Neither did her belief in me and what I could accomplish. Through my bleakest writing years—and there were quite a few—she never let me quit. Giving up was not in her nature—not when she believed in someone as strongly as she believed in me. And when success finally found its way to my door, she was the only one not surprised by its arrival.
These are the three women you are about to meet. I hope you embrace them as I have and take some of their lessons to heart. Trust in their words, take courage from their strength, and gain wisdom from their stories.
They are the women who saved my life.
I was fourteen when I first set foot on the island of Ischia, eighteen miles off the coast of Naples, Italy.
I was visiting my mother's side of the family, strangers to me in every way, and I had no idea what to expect. Yet, somehow, as soon as I stepped off the boat from Naples, surrounded by thick hordes of tourists and locals eager to get to their destination, I knew I was in a better place than the one I had left behind.

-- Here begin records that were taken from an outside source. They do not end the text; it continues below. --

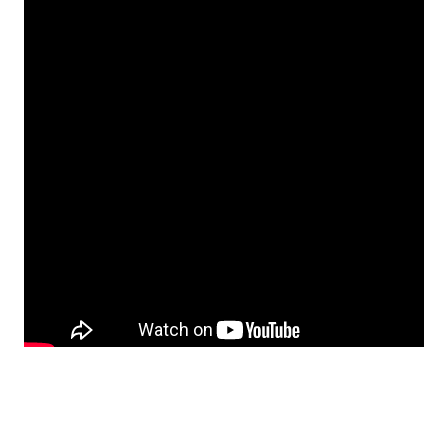
En el concierto de este domingo
, Usted
Señálemelo serán acompañados por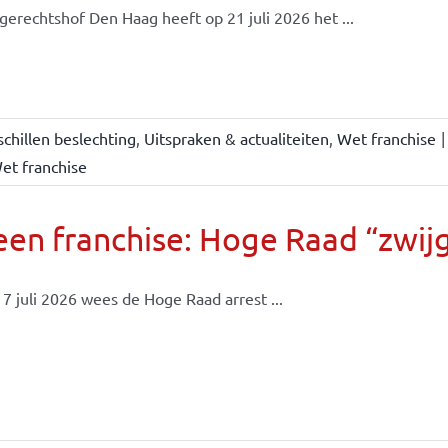
gerechtshof Den Haag heeft op 21 juli 2026 het ...
chillen beslechting
,
Uitspraken & actualiteiten
,
Wet franchise
|
et franchise
en franchise: Hoge Raad “zwijgt
7 juli 2026 wees de Hoge Raad arrest ...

I arrived in Ischia a troubled teenager. Back in New York, I left parents waging a daily war over heavy debts and mounting bills, their anger always at full boil, my mother one stinging comment away from receiving a fatal blow at my father's hand. The constant squabbles, the scams and cons my father pulled on gullible friends and neighbors, hung heavy on my shoulders, with my own fears and concerns. I wanted a different life from the dead-end existence that engulfed me in New York, but I couldn't figure out where that life would be or where it would lead.